Just because the district boasts the student’s suspension is consistent with others for similar incidents — a Nerf gun? — doesn’t make the policy any less a foray into the absurd.
In 2013, Huffington Postlisted six highly suspect suspensions for so-called fake weapons brought to school be young children.
A seven-year-old Maryland second-grader was suspended for nibbling a Pop-Tart into the shape of a gun. Another in the same state for a bright red cap gun — which, though the suspension was lifted, inexcusably remains on the student’s record. That student’s mother told the Washington Post her child was interrogated for two hours over the incident — which understandably scared him to the point he wet himself.

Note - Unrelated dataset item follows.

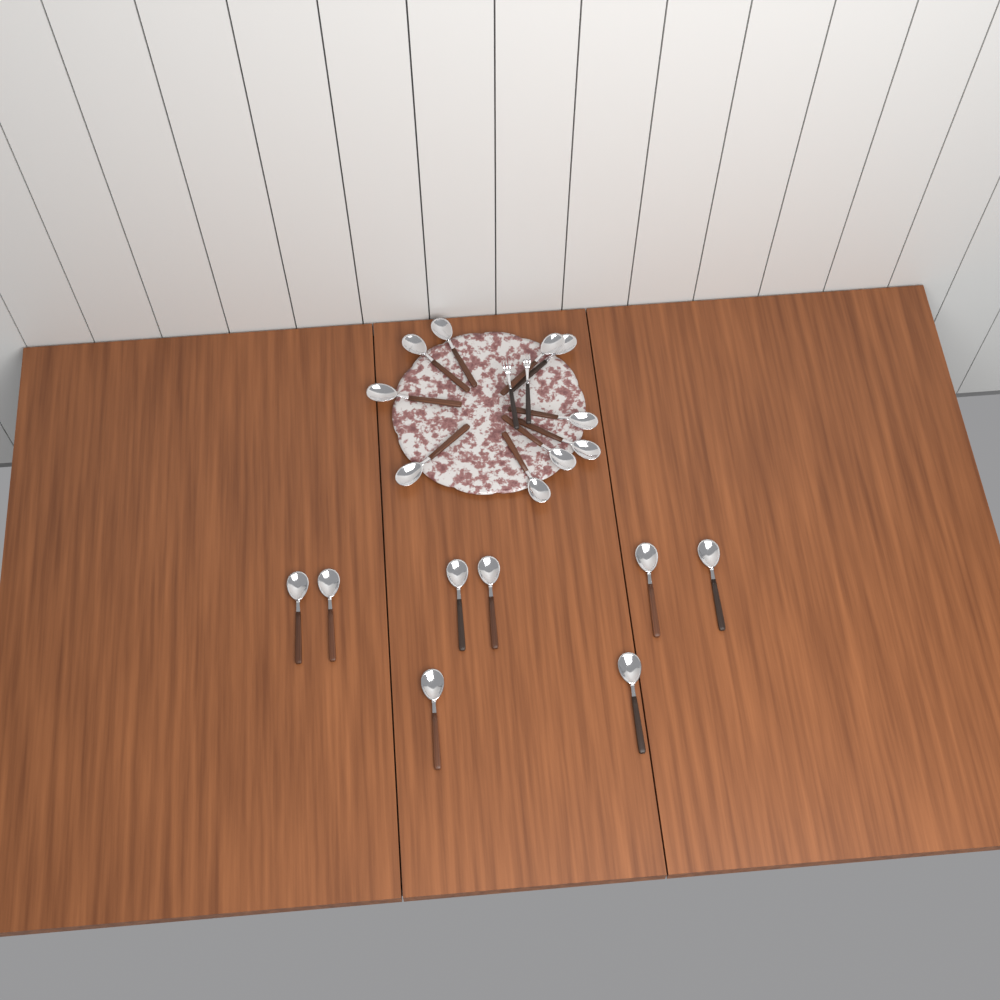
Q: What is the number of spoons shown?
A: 18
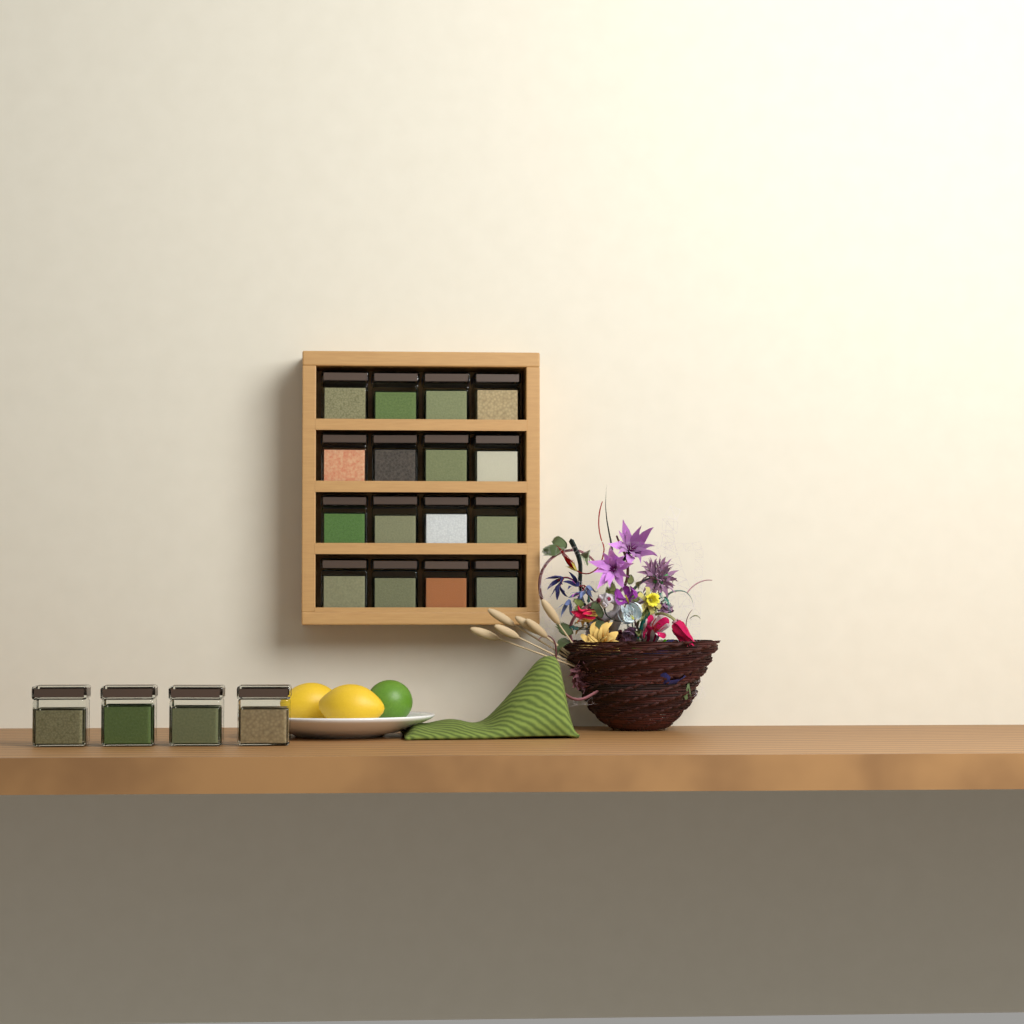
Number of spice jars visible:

In Pennsylvania, a five-year-old girl caught a suspension for a bright pink-and-yellow Hello Kitty bubble gun. An eight-year-old in Florida was suspended — for playing cops and robbers. He pointed his finger at another student during the game, saying ‘pow pow.’
Perhaps most dystopically telling of all, two Virginia middle school students were suspended for a full year for playing with airsoft guns — at one of the student’s homes. A supposedly concerned neighbor called the cops — despite the fact she claimed she knew the guns were fake, which she told the dispatcher. What excuse, then, could she possibly have used to call police in that incident?
This is what happens when a cowed culture allows the State to decide what’s best — as if we, as a people, somehow possibly couldn’t parse that out on our own. It’s ludicrous. It’s nonsensical. And it needs to be reined in before a single other kindergarten’s record is permanently tarnished because of cultural paranoia surrounding guns.
Education and rationality, not confiscation and wholly unjustified fear, is key to gun policy — and to generally helping the U.S. get a grip.